AdverSAR: Adversarial Search and Rescue via Multi-Agent Reinforcement
Learning
- URL: http://arxiv.org/abs/2212.10064v1
- Date: Tue, 20 Dec 2022 08:13:29 GMT
- Title: AdverSAR: Adversarial Search and Rescue via Multi-Agent Reinforcement
Learning
- Authors: Aowabin Rahman, Arnab Bhattacharya, Thiagarajan Ramachandran, Sayak
Mukherjee, Himanshu Sharma, Ted Fujimoto, Samrat Chatterjee
- Abstract summary: We propose an algorithm that allows robots to efficiently coordinate their strategies in the presence of adversarial inter-agent communications.
It is assumed that the robots have no prior knowledge of the target locations, and they can interact with only a subset of neighboring robots at any time.
The effectiveness of our approach is demonstrated on a collection of prototype grid-world environments.
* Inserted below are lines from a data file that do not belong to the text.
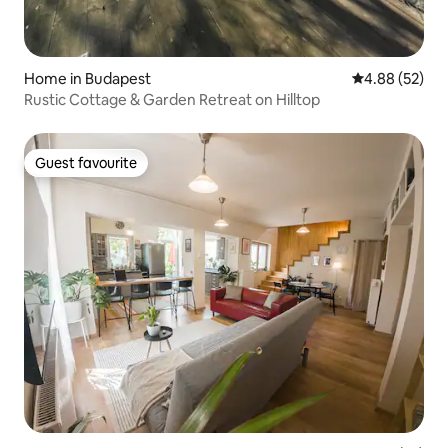
Home in Budapest
4.88 out of 5 
4.88 (52)
Rustic Cottage & Garden Retreat on Hilltop
Guest favourite
Guest favourite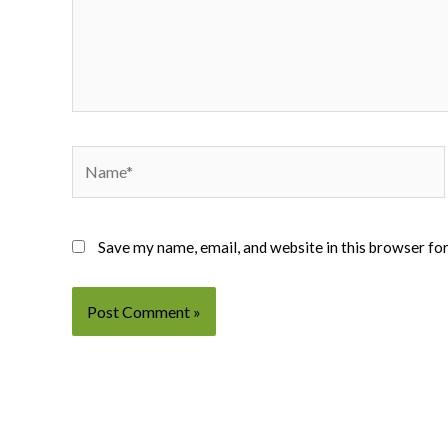
Name*
Save my name, email, and website in this browser fo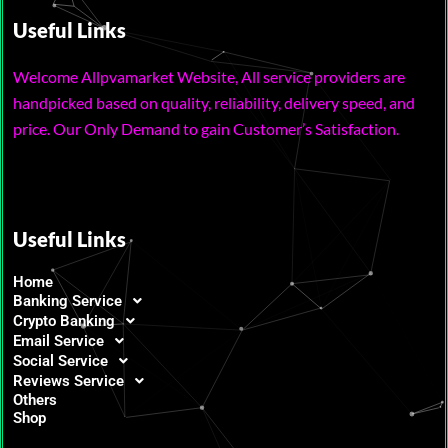
Useful Links
Welcome Allpvamarket Website, All service providers are
handpicked based on quality, reliability, delivery speed, and
price. Our Only Demand to gain Customer’s Satisfaction.
Useful Links
Home
Banking Service
Crypto Banking
Email Service
Social Service
Reviews Service
Others
Shop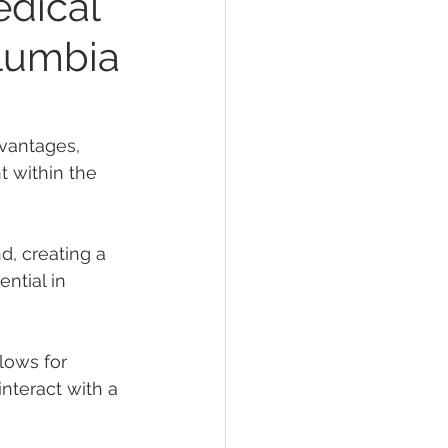
edical
olumbia
vantages, 
 within the 
d, creating a 
ntial in 
llows for 
interact with a 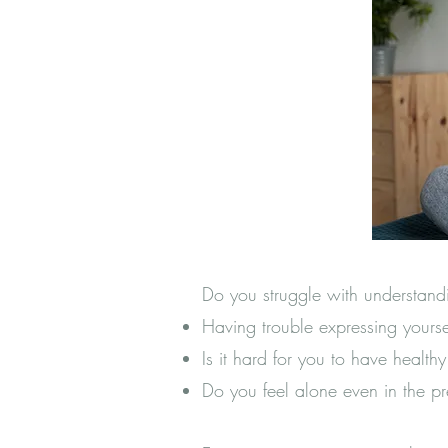
Do you struggle with understand
Having trouble expressing your
Is it hard for you to have health
Do you feel alone even in the p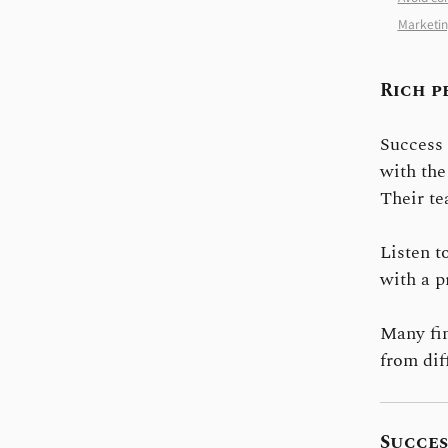
Marketin
Rich p
Success 
with the
Their te
Listen t
with a p
Many fin
from dif
Succes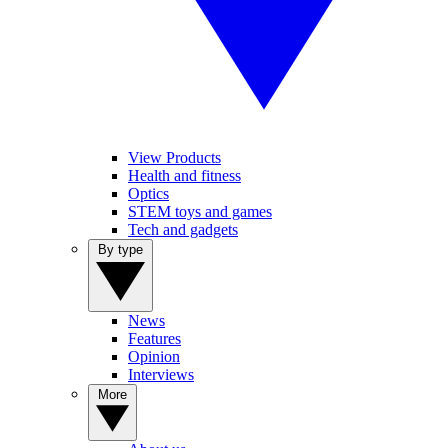
View Products
Health and fitness
Optics
STEM toys and games
Tech and gadgets
By type
News
Features
Opinion
Interviews
More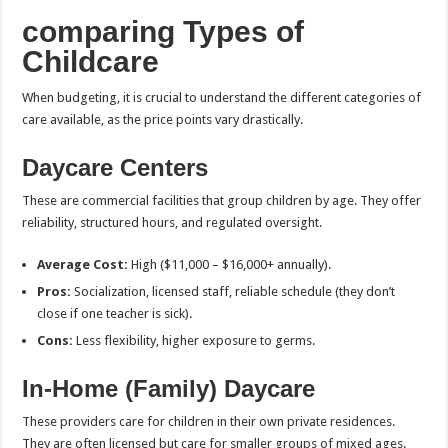
comparing Types of
Childcare
When budgeting, it is crucial to understand the different categories of
care available, as the price points vary drastically.
Daycare Centers
These are commercial facilities that group children by age. They offer
reliability, structured hours, and regulated oversight.
Average Cost:
High ($11,000 – $16,000+ annually).
Pros:
Socialization, licensed staff, reliable schedule (they don’t
close if one teacher is sick).
Cons:
Less flexibility, higher exposure to germs.
In-Home (Family) Daycare
These providers care for children in their own private residences.
They are often licensed but care for smaller groups of mixed ages.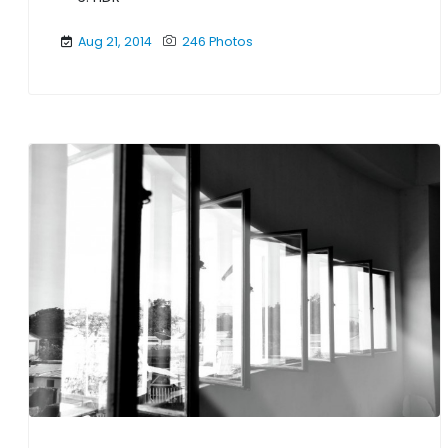
Aug 21, 2014
246 Photos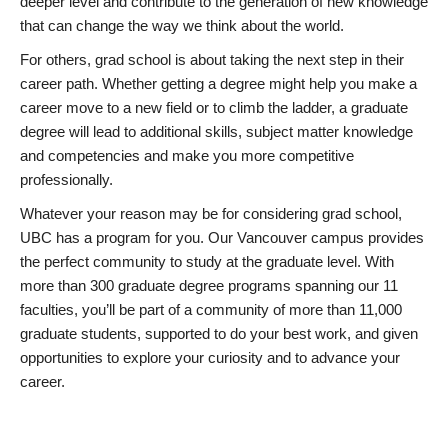
deeper level and contribute to the generation of new knowledge
that can change the way we think about the world.
For others, grad school is about taking the next step in their
career path. Whether getting a degree might help you make a
career move to a new field or to climb the ladder, a graduate
degree will lead to additional skills, subject matter knowledge
and competencies and make you more competitive
professionally.
Whatever your reason may be for considering grad school,
UBC has a program for you. Our Vancouver campus provides
the perfect community to study at the graduate level. With
more than 300 graduate degree programs spanning our 11
faculties, you’ll be part of a community of more than 11,000
graduate students, supported to do your best work, and given
opportunities to explore your curiosity and to advance your
career.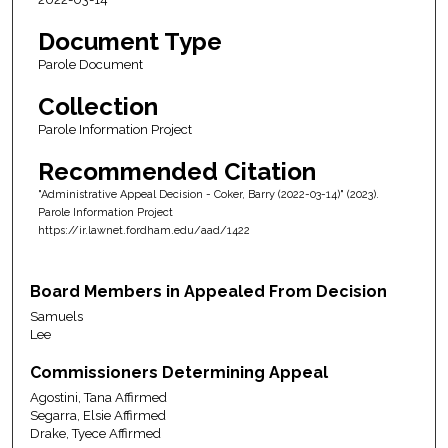
Document Type
Parole Document
Collection
Parole Information Project
Recommended Citation
"Administrative Appeal Decision - Coker, Barry (2022-03-14)" (2023).
Parole Information Project
https://ir.lawnet.fordham.edu/aad/1422
Board Members in Appealed From Decision
Samuels
Lee
Commissioners Determining Appeal
Agostini, Tana Affirmed
Segarra, Elsie Affirmed
Drake, Tyece Affirmed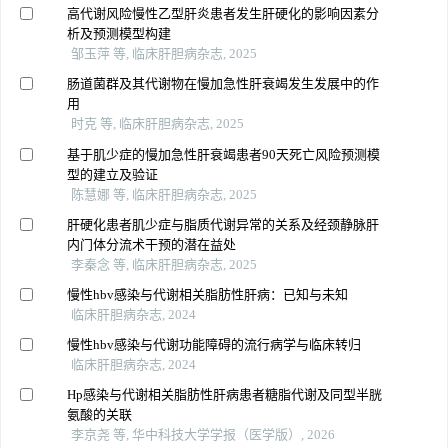
高代谢风险慢性乙型肝炎患者发生肝硬化的影响因素分
析及预测模型构建
邹玉萍 等, 临床肝胆病杂志, 2025
肠道菌群及其代谢物在慢加急性肝衰竭发生发展中的作
用
时克 等, 临床肝胆病杂志, 2025
基于肌少症的慢加急性肝衰竭患者90天死亡风险预测模
型的建立及验证
陈慧娜 等, 临床肝胆病杂志, 2025
肝硬化患者肌少症与脂质代谢异常的关系及经颈静脉肝
内门体分流术干预的潜在益处
李秦念 等, 临床肝胆病杂志, 2025
慢性hbv感染与代谢相关脂肪性肝病：已知与未知
临床肝胆病杂志, 2024
慢性hbv感染与代谢功能障碍的流行病学与临床转归
临床肝胆病杂志, 2024
Hp感染与代谢相关脂肪性肝病患者糖脂代谢及同型半胱
氨酸的关联
李京尧 等, 华中科技大学学报（医学版）, 2026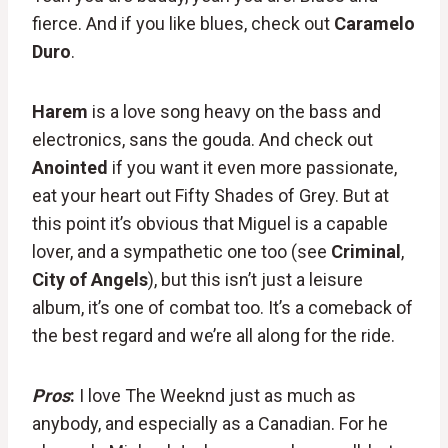
fierce. And if you like blues, check out
Caramelo
Duro
.
Harem
is a love song heavy on the bass and
electronics, sans the gouda. And check out
Anointed
if you want it even more passionate,
eat your heart out Fifty Shades of Grey. But at
this point it’s obvious that Miguel is a capable
lover, and a sympathetic one too (see
Criminal
,
City of Angels
), but this isn’t just a leisure
album, it’s one of combat too. It’s a comeback of
the best regard and we’re all along for the ride.
Pros
:
I love The Weeknd just as much as
anybody, and especially as a Canadian. For he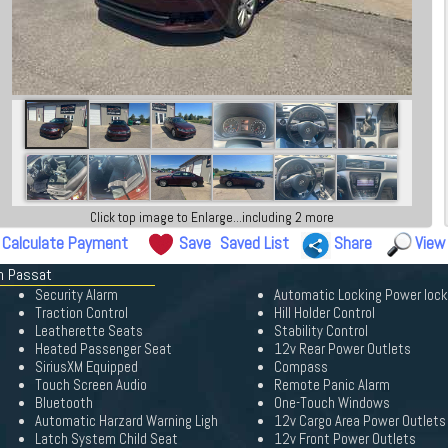
Click top image to Enlarge...including 2 more
Calculate Payment
Save
Saved List
Share
View
en Passat
Security Alarm
Automatic Locking Power loc
Traction Control
Hill Holder Control
Leatherette Seats
Stability Control
Heated Passenger Seat
12v Rear Power Outlets
SiriusXM Equipped
Compass
Touch Screen Audio
Remote Panic Alarm
Bluetooth
One-Touch Windows
Automatic Harzard Warning Ligh
12v Cargo Area Power Outlets
Latch System Child Seat
12v Front Power Outlets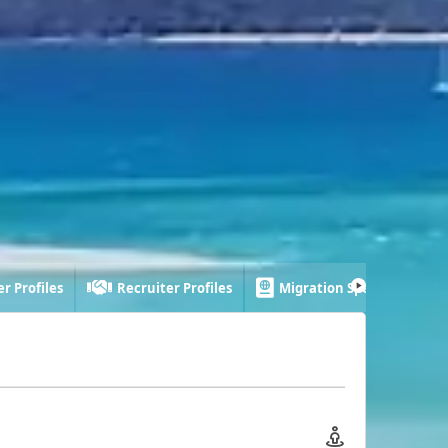
r Profiles
Recruiter Profiles
Migration Specialist Profi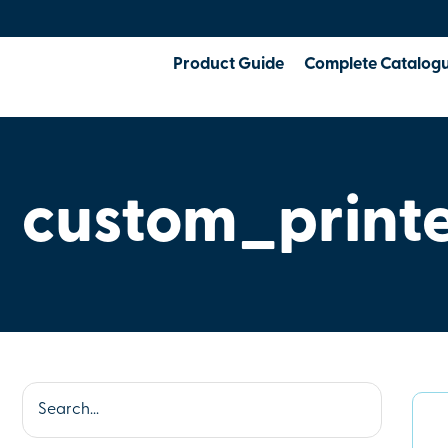
Product Guide
Complete Catalog
custom_print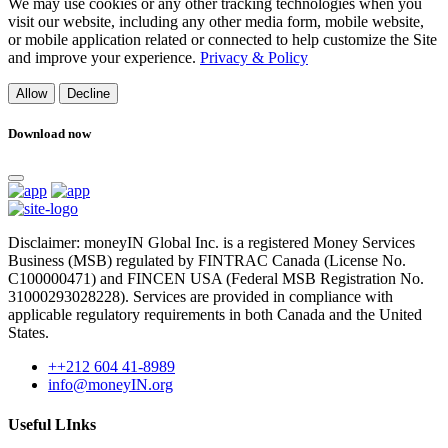
We may use cookies or any other tracking technologies when you
visit our website, including any other media form, mobile website,
or mobile application related or connected to help customize the Site
and improve your experience.
Privacy & Policy
Allow
Decline
Download now
Disclaimer: moneyIN Global Inc. is a registered Money Services
Business (MSB) regulated by FINTRAC Canada (License No.
C100000471) and FINCEN USA (Federal MSB Registration No.
31000293028228). Services are provided in compliance with
applicable regulatory requirements in both Canada and the United
States.
++212 604 41-8989
info@moneyIN.org
Useful LInks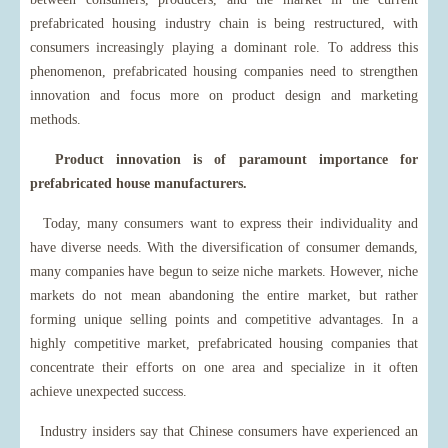
prefabricated housing industry chain is being restructured, with
consumers increasingly playing a dominant role. To address this
phenomenon, prefabricated housing companies need to strengthen
innovation and focus more on product design and marketing
methods.
Product innovation is of paramount importance for
prefabricated house manufacturers.
Today, many consumers want to express their individuality and
have diverse needs. With the diversification of consumer demands,
many companies have begun to seize niche markets. However, niche
markets do not mean abandoning the entire market, but rather
forming unique selling points and competitive advantages. In a
highly competitive market, prefabricated housing companies that
concentrate their efforts on one area and specialize in it often
achieve unexpected success.
Industry insiders say that Chinese consumers have experienced an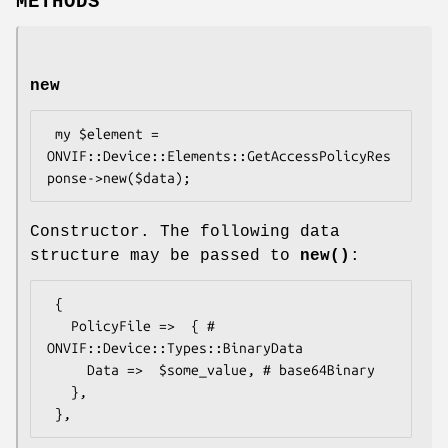
METHODS
new
 my $element = 
ONVIF::Device::Elements::GetAccessPolicyRes
Constructor. The following data
structure may be passed to
new()
:
 {

   PolicyFile =>  { # 
ONVIF::Device::Types::BinaryData

     Data =>  $some_value, # base64Binary

   },
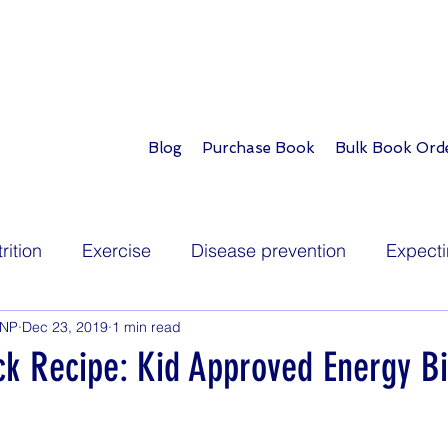
Blog
Purchase Book
Bulk Book Ord
rition
Exercise
Disease prevention
Expecti
PNP
Dec 23, 2019
1 min read
Infants
Toddlers
School age
Teens
ck Recipe: Kid Approved Energy Bi
ions
Childhood illness
Development
Play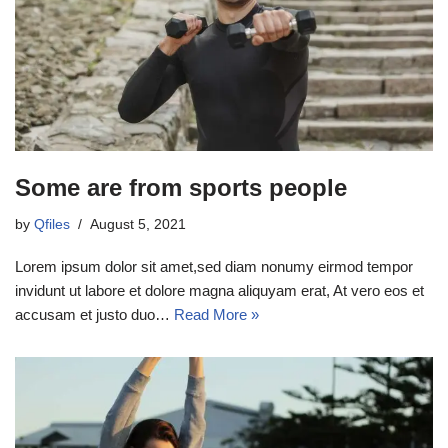
Some are from sports people
by
Qfiles
August 5, 2021
Lorem ipsum dolor sit amet,sed diam nonumy eirmod tempor
invidunt ut labore et dolore magna aliquyam erat, At vero eos et
accusam et justo duo…
Read More »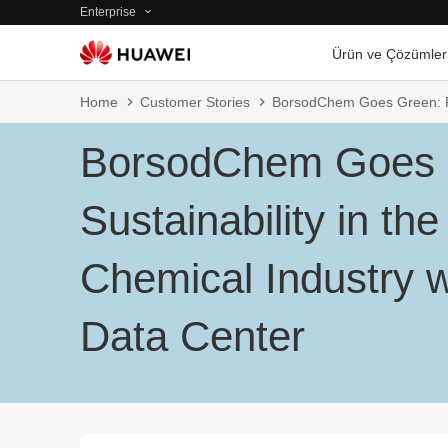
Enterprise
Ürün ve Çözümler
Home
Customer Stories
BorsodChem Goes Green: Pro
BorsodChem Goes 
Sustainability in the
Chemical Industry w
Data Center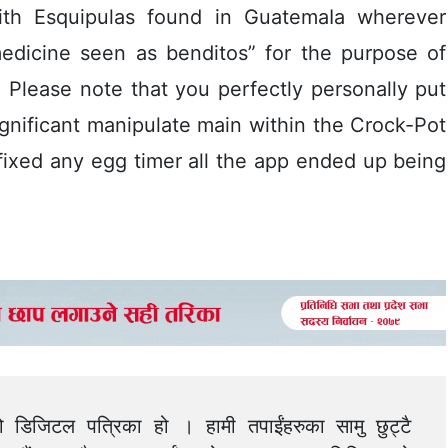
ith Esquipulas found in GuatemaIa wherever
edicine seen as benditos” for the purpose of
ity. Please note that you perfectly personally put
gnificant manipulate main within the Crock-Pot
fixed any egg timer all the app ended up being
को डिजिटल पत्रिका हो । हामी तपाईंहरुका सामु छुट्टै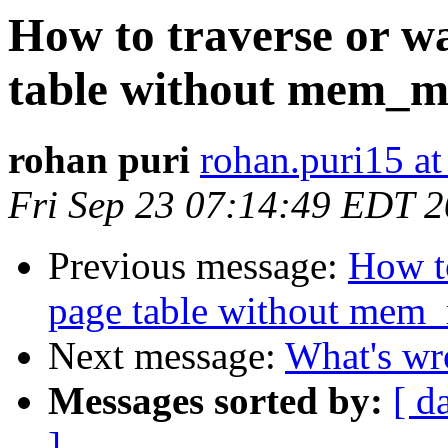
How to traverse or wa
table without mem_
rohan puri
rohan.puri15 a
Fri Sep 23 07:14:49 EDT 
Previous message:
How to
page table without mem
Next message:
What's wr
Messages sorted by:
[ d
]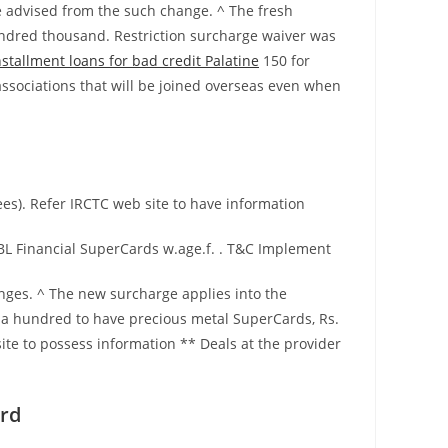
 advised from the such change. ^ The fresh
 hundred thousand. Restriction surcharge waiver was
nstallment loans for bad credit Palatine
150 for
ssociations that will be joined overseas even when
es). Refer IRCTC web site to have information
BL Financial SuperCards w.age.f. . T&C Implement
anges. ^ The new surcharge applies into the
. a hundred to have precious metal SuperCards, Rs.
te to possess information ** Deals at the provider
ard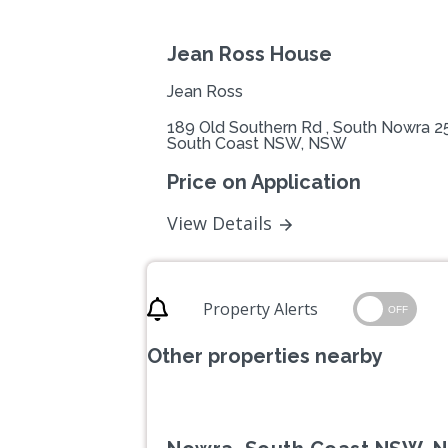
Jean Ross House
Jean Ross
189 Old Southern Rd , South Nowra 2
South Coast NSW, NSW
Price on Application
View Details
Property Alerts
OFF
Other properties nearby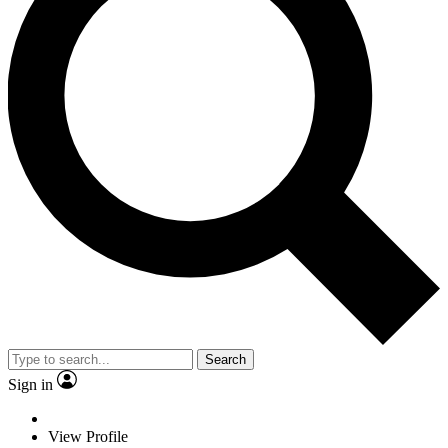
Search
Sign in
View Profile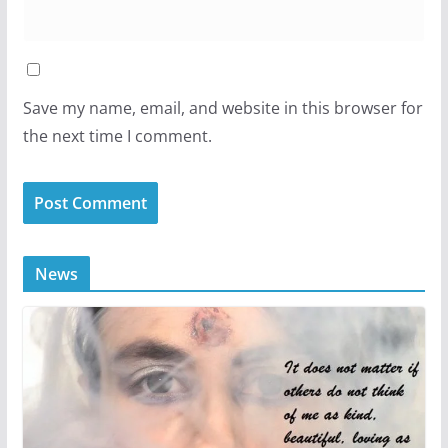
Save my name, email, and website in this browser for
the next time I comment.
News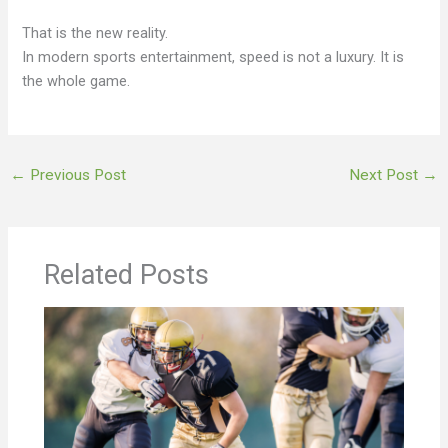
That is the new reality.
In modern sports entertainment, speed is not a luxury. It is
the whole game.
←
Previous Post
Next Post
→
Related Posts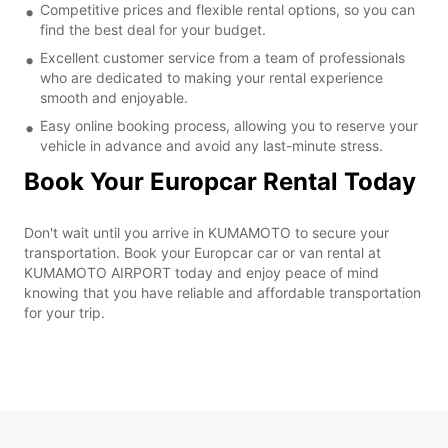
Competitive prices and flexible rental options, so you can
find the best deal for your budget.
Excellent customer service from a team of professionals
who are dedicated to making your rental experience
smooth and enjoyable.
Easy online booking process, allowing you to reserve your
vehicle in advance and avoid any last-minute stress.
Book Your Europcar Rental Today
Don't wait until you arrive in KUMAMOTO to secure your
transportation. Book your Europcar car or van rental at
KUMAMOTO AIRPORT today and enjoy peace of mind
knowing that you have reliable and affordable transportation
for your trip.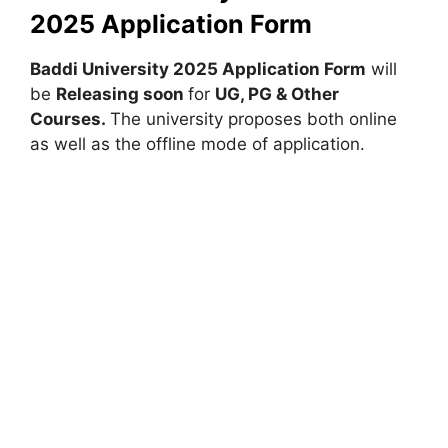
2025 Application Form
Baddi University 2025 Application Form
will
be
Releasing soon
for
UG, PG & Other
Courses.
The university proposes both online
as well as the offline mode of application.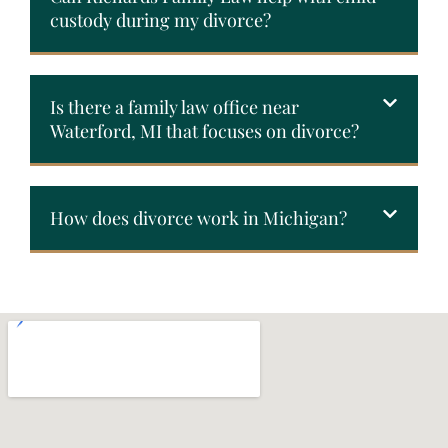
custody during my divorce?
Is there a family law office near
Waterford, MI that focuses on divorce?
How does divorce work in Michigan?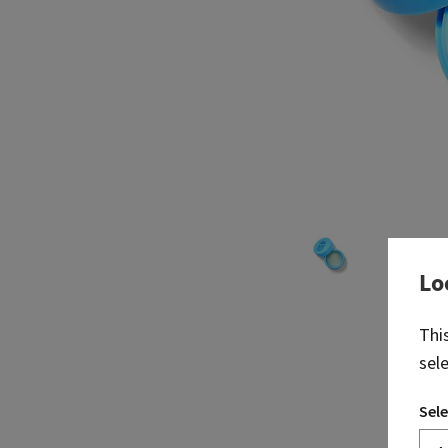
Lo
Thi
sel
Sele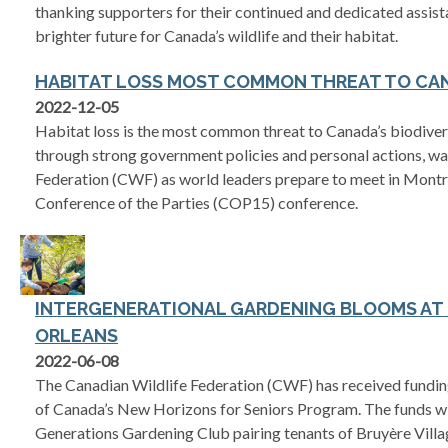
thanking supporters for their continued and dedicated assist
brighter future for Canada’s wildlife and their habitat.
HABITAT LOSS MOST COMMON THREAT TO CAN
2022-12-05
Habitat loss is the most common threat to Canada’s biodive
through strong government policies and personal actions, wa
Federation (CWF) as world leaders prepare to meet in Montr
Conference of the Parties (COP15) conference.
INTERGENERATIONAL GARDENING BLOOMS AT 
ORLEANS
2022-06-08
The Canadian Wildlife Federation (CWF) has received fundin
of Canada’s New Horizons for Seniors Program. The funds wi
Generations Gardening Club pairing tenants of Bruyère Villa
- Score: 4.843554492319537
- License: http://creativecommons.org/licenses/by/4.0/
- Abstract: Search and Rescue (SAR) missions in remote environments often employ
autonomous multi-robot systems that learn, plan, and execute a combination of
local single-robot control actions, group primitives, and global
mission-oriented coordination and collaboration. Often, SAR coordination
strategies are manually designed by human experts who can remotely control the
multi-robot system and enable semi-autonomous operations. However, in remote
environments where connectivity is limited and human intervention is often not
possible, decentralized collaboration strategies are needed for
fully-autonomous operations. Nevertheless, decentralized coordination may be
ineffective in adversarial environments due to sensor noise, actuation faults,
or manipulation of inter-agent communication data. In this paper, we propose an
algorithmic approach based on adversarial multi-agent reinforcement learning
(MARL) that allows robots to efficiently coordinate their strategies in the
presence of adversarial inter-agent communications. In our setup, the objective
of the multi-robot team is to discover targets strategically in an
obstacle-strewn geographical area by minimizing the average time needed to find
the targets. It is assumed that the robots have no prior knowledge of the
target locations, and they can interact with only a subset of neighboring
robots at any time. Based on the centralized training with decentralized
execution (CTDE) paradigm in MARL, we utilize a hierarchical meta-learning
framework to learn dynamic team-coordination modalities and discover emergent
team behavior under complex cooperative-competitive scenarios. The
effectiveness of our approach is demonstrated on a collection of prototype
grid-world environments with different specifications of benign and adversarial
agents, target locations, and agent rewards.